▶ _Quoted passage_
I’ve been working on audio classification, leveraging the excellent work from @zachcaceres
From this base, I have added the following:

  • Management of stereo files. It can be either converted to mono or one spectogram is created by channel and then both channels are fed into CNN. The latter seems to increase the accuracy of models.
  • Adapting Fastai method “show batch” to show the original sound, the processed sound, all spectograms. This is useful to see the impact of data augmentation methods (especially for noise addition).
  • Creation of a new method plot_audio_top_losses, inspired by plot_top_losses, to give an interpretation on the focus of the model during predictions

Finally, I’ve also compare the performances in different dataset (AudioMNIST, SLR45, UrbanSound8k).
On UrbanSound8k, the performance is really close to the benchmark published last year in the KDD conference last year (96.8% without cross-validation vs 97.5% with cross-validation)

I hope this would be useful.

You can check out this work in this link https://github.com/cccwam/fastai_audio

6 Likes

It would be great if we can add cutout/occlusion type of augmentation, it could be super useful for things like auditory scene analysis or classification of multiple categories of sound present in a sound file, etc.

▶ _Exercise requirements_
Carry on the audio classification thread from the point where it stops. The rows after this are separate material from the audio classification thread.

▶ _Study material_
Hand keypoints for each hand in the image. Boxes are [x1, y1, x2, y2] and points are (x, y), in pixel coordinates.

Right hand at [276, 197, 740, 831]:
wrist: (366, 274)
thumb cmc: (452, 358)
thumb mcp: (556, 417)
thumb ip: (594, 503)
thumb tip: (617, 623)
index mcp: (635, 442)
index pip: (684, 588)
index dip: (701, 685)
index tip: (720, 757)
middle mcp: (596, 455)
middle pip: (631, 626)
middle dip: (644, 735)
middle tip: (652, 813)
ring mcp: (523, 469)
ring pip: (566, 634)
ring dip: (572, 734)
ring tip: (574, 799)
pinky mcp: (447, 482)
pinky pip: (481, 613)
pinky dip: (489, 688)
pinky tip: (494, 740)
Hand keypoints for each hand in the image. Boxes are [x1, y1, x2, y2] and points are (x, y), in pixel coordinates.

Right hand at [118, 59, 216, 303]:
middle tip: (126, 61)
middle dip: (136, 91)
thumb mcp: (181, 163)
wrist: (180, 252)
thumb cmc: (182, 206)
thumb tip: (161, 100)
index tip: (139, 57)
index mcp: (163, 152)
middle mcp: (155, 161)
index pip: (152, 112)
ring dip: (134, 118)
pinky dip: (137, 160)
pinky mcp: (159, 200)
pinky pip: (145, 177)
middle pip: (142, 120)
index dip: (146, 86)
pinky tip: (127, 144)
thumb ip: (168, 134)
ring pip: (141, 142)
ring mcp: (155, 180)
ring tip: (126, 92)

▶ _Reply to the task_
@kodzaks Any chance you know http://www.ece.neu.edu/fac-ece/purnima/ ? I know her group has done some fun work around counting whales using deep learning.

2 Likes

Great! We’re creating a new folder with the conversion of all’ main notebooks to Part 2/2019 - we’ll release it soon :wink:

1 Like

BTW: try to run AudioTransformManager notebook in fast-ai audio root.

https://forums.fast.ai/t/tfmsmanager-tune-your-transforms/43741/4

1 Like

hey. Is the group still a thing? How can I participate. Thanks in advance

1 Like

Hey Andrei, the telegram group is still a thing but it’s not super active as we are defaulting to posting most things here to keep solutions searchable for all. You’re welcome to join us, there’s still some chat and people to ask questions/share with when you don’t want to clog the thread. You can also just post here, as there are lots of active contributors. If you want to join the telegram group just send me a PM here and I’ll add you. Cheers.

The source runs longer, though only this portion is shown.